Buchbesprechung
„Hugo, das Delegationskind –
Als Beneš meine Familie zerstörte ...

Hugo Fritsch beschreibt als gereifter Mann aus dem Abstand von fast 55 Jahren in einer fast wissenschaftlich emotionslosen Sprache das, was sich dem damals 11 bis 14jährigen Knaben unauslöschlich ins Gedächtnis geschrieben hatte.
Im Gegensatz zu vielen Berichten, die aus dem Erleben heraus niedergeschrieben wurden und auch im Gegensatz zu den Berichten Erwachsener, die all das schreckliche Geschehen um Kriegsende und Vertreibung bewußt und in eigener Verantwortung und oftmals in unerträglicher Hilflosigkeit erlebten, hatte der Knabe Hugo Fritsch den Völkermord an den Protektoratsdeutschen, den Sudetendeutschen und den schlesischen Flüchtlingen als unschuldiges Kind erlebt. Er konnte damals die Tragweite des Geschehens gar nicht erfassen. Er erlebte die Flucht aus Brünn, die Eisenbahnfahrt nach Blatna, den Aufenthalt in einem Flüchtlingssammellager wie ein großes Abenteuer. Und selbst die Internierung, den gewaltsamen Abtransport nach Prag, die Trennung seiner Familie, die Zwangsarbeit beschreibt der Autor, als stehe er auf einem anderen Stern und gehe ihn das Leiden des Knaben gar nichts an. Im Februar 1946 starben binnen knapp 20 Tagen alle seine Angehörigen. Die tschechische Großmutter hatte sich so aufgeopfert für ihre deutschen Angehörigen, daß sie am 2. Februar hingerafft wurde. Es folgte der große Bruder – das 10monatige kleine Brüderchen war schon lange vorher gestorben. Am 10. Februar 1946 half der Knabe, seine Mutter zu begraben – und am 20. Febraur 1946 stand er vor dem Grabkreuz, das seines Vaters Namen trug.

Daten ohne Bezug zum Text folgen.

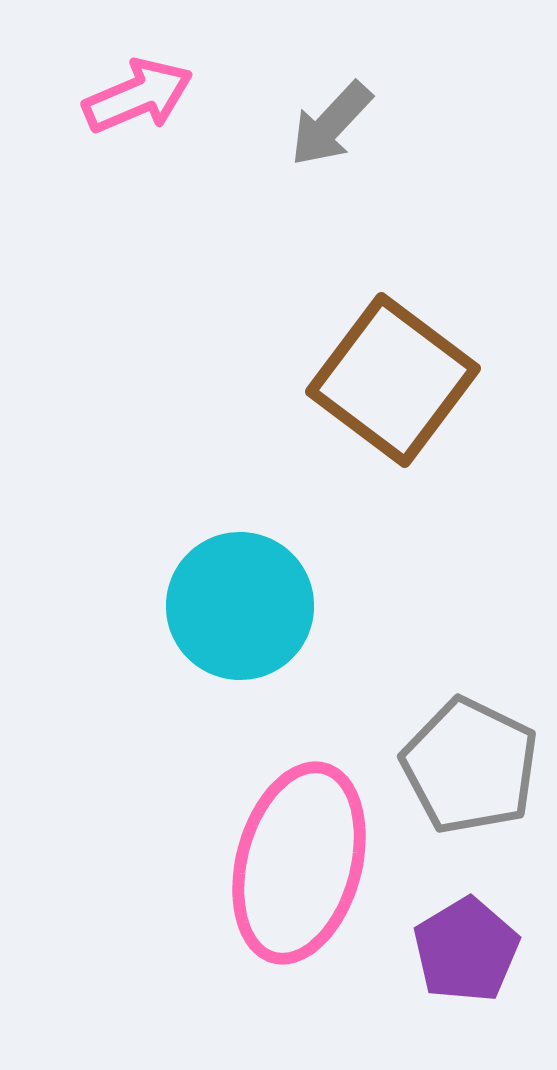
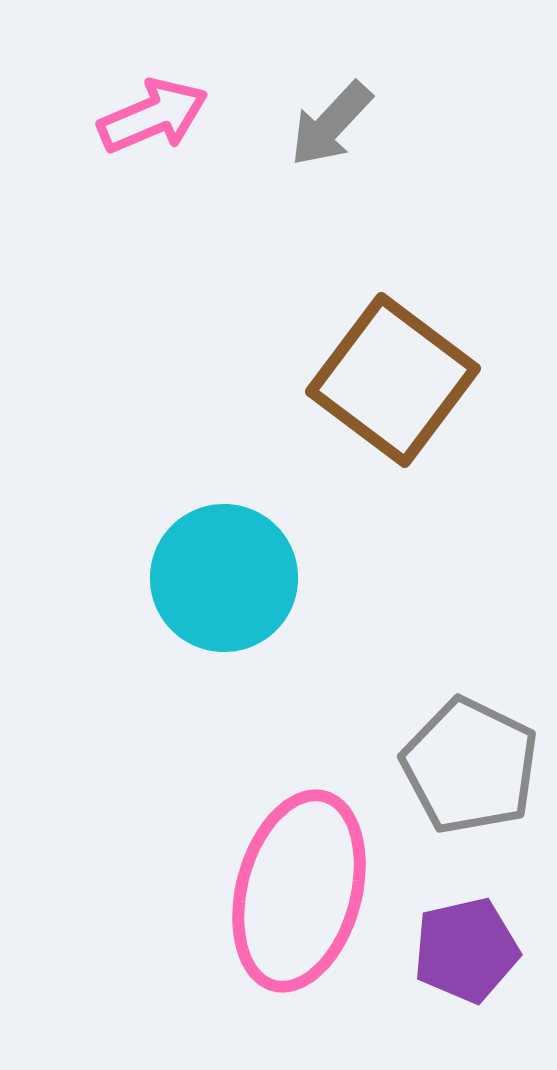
pink arrow: moved 15 px right, 20 px down
cyan circle: moved 16 px left, 28 px up
pink ellipse: moved 28 px down
purple pentagon: rotated 18 degrees clockwise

Man könnte dieses Buch lesen, ohne eine Träne zu verlieren. Hugo Fritsch rührt nicht das Gemüt. Er berichtet nur – wie von einem anderen Stern.
Aber man hält doch unwillkürlich inne.
4 Tage vor dem letzten Flüchtlingszug hatte meine Familie Brünn verlassen, mit Wehrmachtsfahrzeugen nach Iglau. Welche Wunder behüteten meine Eltern, meine beiden großen Geschwister und mich auf dem vier Monate dauernden Weg von Brünn nach Flensburg? Die Berichte meiner Eltern liegen (noch?) nicht gedruckt vor.
Franziska und Hugo Wagner beschreiben ihren schwersten Weg in dem Buch „Sudetendeutsche Leidenswege“ (ISBN 3-88741-192-7). Auch Mutter Wagner verließ in der Aprilmitte die Heimatstadt Brünn. Auch für Familie Wagner wurde Prag zur Schicksalsstadt, in der sie die kleine Tochter verlor.

2005-11-16:
In tschechischer Sprache erschien Fritschs Bericht im Jahre 2004 in einem Buch „... bylo mi 13“ („... ich war 13“) ISBN 80-902340-4-6.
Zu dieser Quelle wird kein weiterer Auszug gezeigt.